Activity |
Reproduce the text of the records below word for word, leaving out the pictures.

Dataset excerpts |
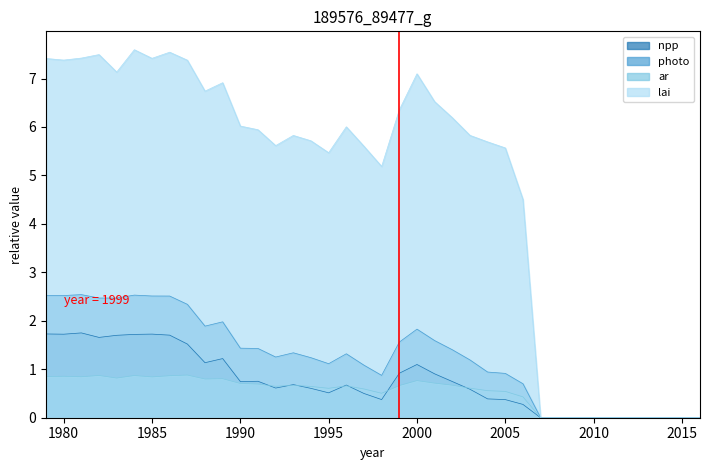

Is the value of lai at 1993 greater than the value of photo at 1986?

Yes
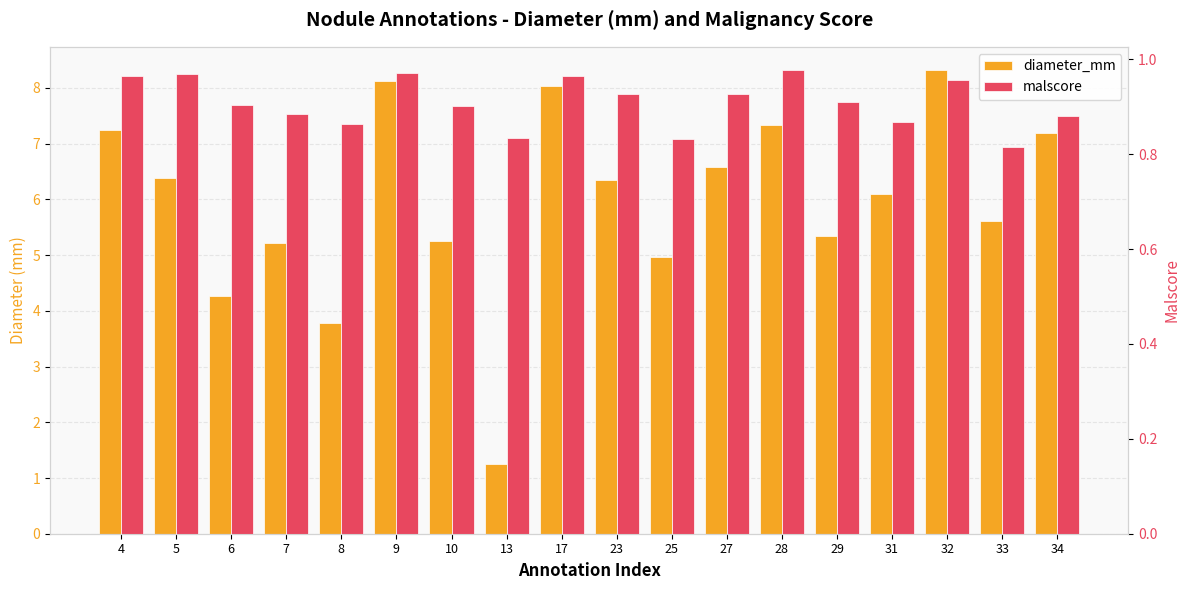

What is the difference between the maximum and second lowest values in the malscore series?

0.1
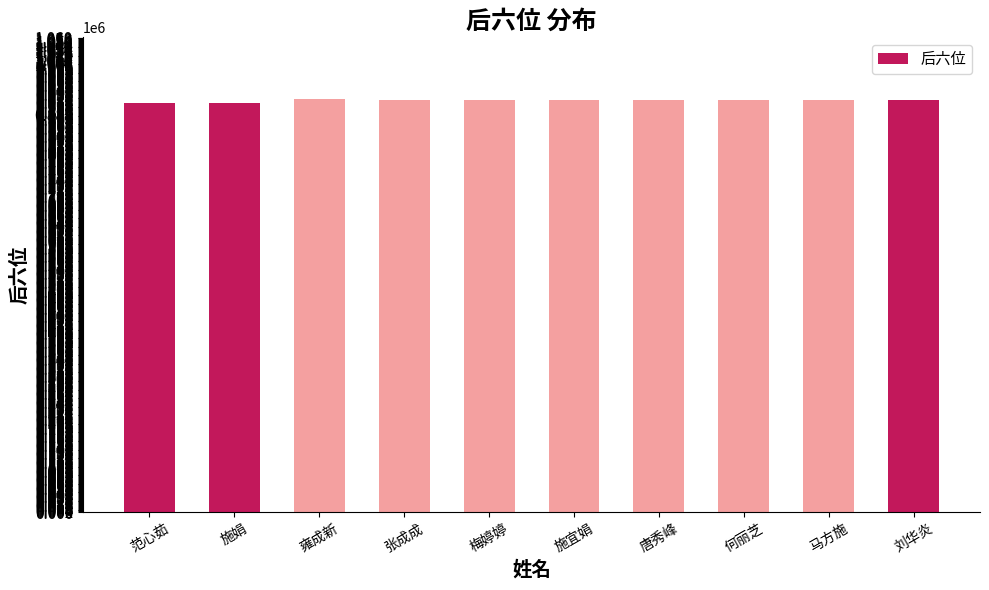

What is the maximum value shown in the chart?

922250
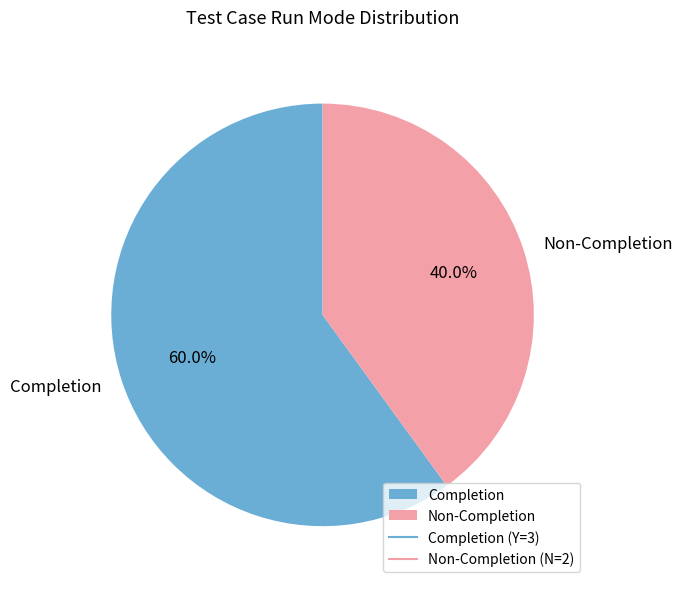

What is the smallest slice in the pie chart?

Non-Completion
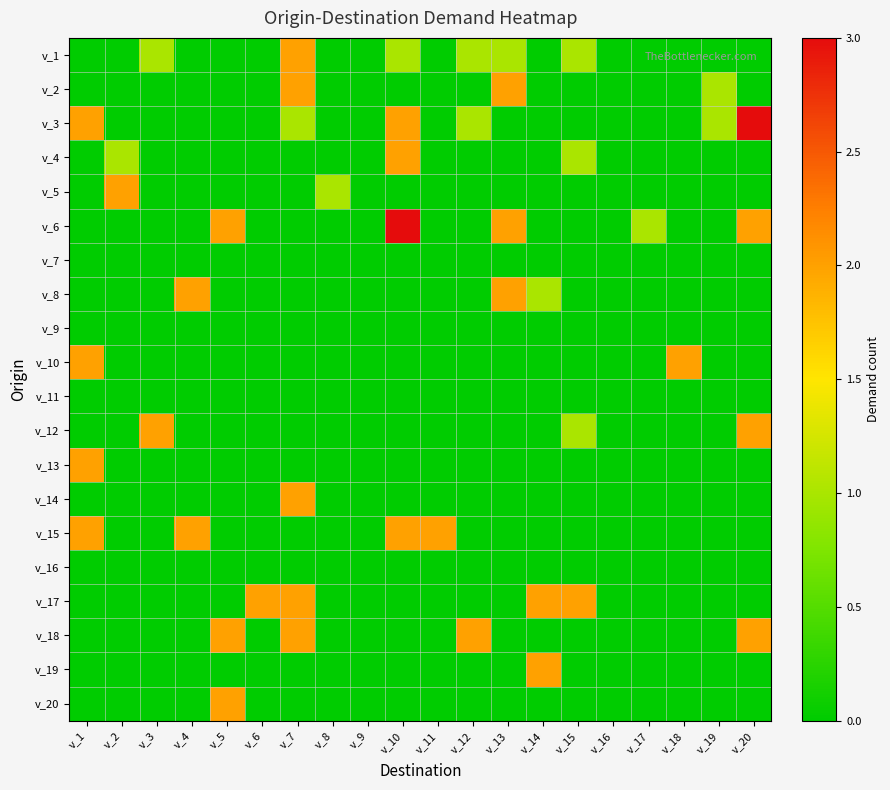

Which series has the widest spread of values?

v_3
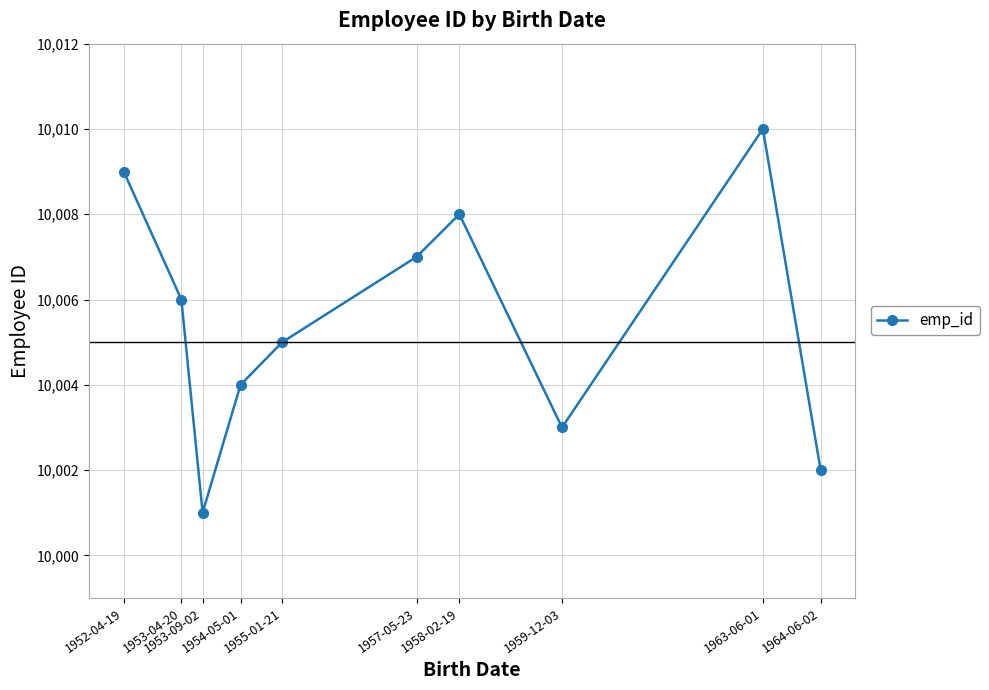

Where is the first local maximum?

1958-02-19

Written reply |
Is the value of lai at 1993 greater than the value of photo at 1986?

Yes

What is the difference between the maximum and second lowest values in the malscore series?

0.1

What is the maximum value shown in the chart?

922250

What is the smallest slice in the pie chart?

Non-Completion

Which series has the widest spread of values?

v_3

Where is the first local maximum?

1958-02-19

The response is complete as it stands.